By removing financial panic as a factor we have I think unleashed and even deeper and more serious form of collapse.

OT:

Some tanker data stuff...

http://www.businessweek.com/news/2010-06-14/tanker-rates-to-gain-43-as-c...

The REAL interesting part...

Oil purchases from Angola reached 4.29 million metric tons in April, about 70 percent more than two years earlier, customs data show. Saudi Arabia supplied 3.09 million tons. The average journey from Angola to China takes more than 33 days, compared with 21 days from Saudi Arabia, according to the distances.com website. Venezuela to China takes almost 40 days.

Everything I've read seems to indicate that China is not depending on rising imports from Saudi Arabia but getting them from other sources.

So basically Saudi Arabia has cut exports to the US and does not seem to be increasing them elsewhere.

Hmmm...

Either they are cutting as claimed or production is in serious decline and export land is heating up.

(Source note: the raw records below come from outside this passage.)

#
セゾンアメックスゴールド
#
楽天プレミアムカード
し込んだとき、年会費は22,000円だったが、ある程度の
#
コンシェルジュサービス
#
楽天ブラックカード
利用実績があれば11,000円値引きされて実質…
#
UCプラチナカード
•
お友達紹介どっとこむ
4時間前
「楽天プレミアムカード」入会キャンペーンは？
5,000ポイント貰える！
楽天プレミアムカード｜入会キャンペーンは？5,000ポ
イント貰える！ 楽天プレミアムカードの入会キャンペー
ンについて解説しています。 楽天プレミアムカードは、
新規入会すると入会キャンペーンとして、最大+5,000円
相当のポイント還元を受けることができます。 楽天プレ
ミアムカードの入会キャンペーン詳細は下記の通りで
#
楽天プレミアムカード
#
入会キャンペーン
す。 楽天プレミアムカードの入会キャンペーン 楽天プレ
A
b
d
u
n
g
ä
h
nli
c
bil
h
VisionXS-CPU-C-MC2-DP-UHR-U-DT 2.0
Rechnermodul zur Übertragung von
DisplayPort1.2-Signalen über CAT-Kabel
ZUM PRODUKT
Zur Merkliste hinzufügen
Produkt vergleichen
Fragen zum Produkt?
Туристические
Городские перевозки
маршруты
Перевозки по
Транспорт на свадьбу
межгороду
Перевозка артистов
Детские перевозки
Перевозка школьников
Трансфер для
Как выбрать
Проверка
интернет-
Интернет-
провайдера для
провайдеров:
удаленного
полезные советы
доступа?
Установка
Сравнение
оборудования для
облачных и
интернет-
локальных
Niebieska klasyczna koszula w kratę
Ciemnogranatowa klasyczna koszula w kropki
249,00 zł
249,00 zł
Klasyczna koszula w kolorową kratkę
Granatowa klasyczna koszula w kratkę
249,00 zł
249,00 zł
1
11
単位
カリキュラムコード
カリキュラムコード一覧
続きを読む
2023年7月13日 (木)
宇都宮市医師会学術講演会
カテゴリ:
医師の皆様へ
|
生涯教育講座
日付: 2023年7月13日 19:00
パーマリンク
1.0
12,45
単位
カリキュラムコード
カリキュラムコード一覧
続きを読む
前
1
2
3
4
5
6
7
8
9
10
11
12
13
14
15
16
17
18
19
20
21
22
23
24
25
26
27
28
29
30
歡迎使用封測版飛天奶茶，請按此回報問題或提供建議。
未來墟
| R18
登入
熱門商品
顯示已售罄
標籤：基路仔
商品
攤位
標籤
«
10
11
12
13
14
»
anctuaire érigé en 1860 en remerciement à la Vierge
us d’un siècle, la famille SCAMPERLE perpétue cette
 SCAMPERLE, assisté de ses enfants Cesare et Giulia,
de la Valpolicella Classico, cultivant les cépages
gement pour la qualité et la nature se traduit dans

So either KSA is tellng the truth or word oil exports are falling off rapidly. If you combine export land with a rapid production decline in some exporting countries you get a real nasty. Don't know what else to call it :)

Saudi oil spokesmen do not always lie. To claim the opposite is to engage in crude stereotyping and prejudice of the worst kind.

Saudi oil spokesmen do not always lie.

Indeed, they just exaggerate.

A sign that consumers are buying more than they were a year ago, import cargo volume at the nation’s major retail container ports is posting double-digit increases versus last year.

Taking into account the dollars recent rise relative to other currencies, this uptick in cargo import volume might have more to do with trade/inventory dynamics than in consumer buying. Retailers may be taking advantage of the (relatively)strong dollar to 'tank up' the inventories before the dollar levels off or drops again.

That too. I've been mentioning that the Euro financial panic has acted to reduce the US price of oil, and in reverese of what would usually be expected after this recent mini-panic, US oil and import demand in general has increased.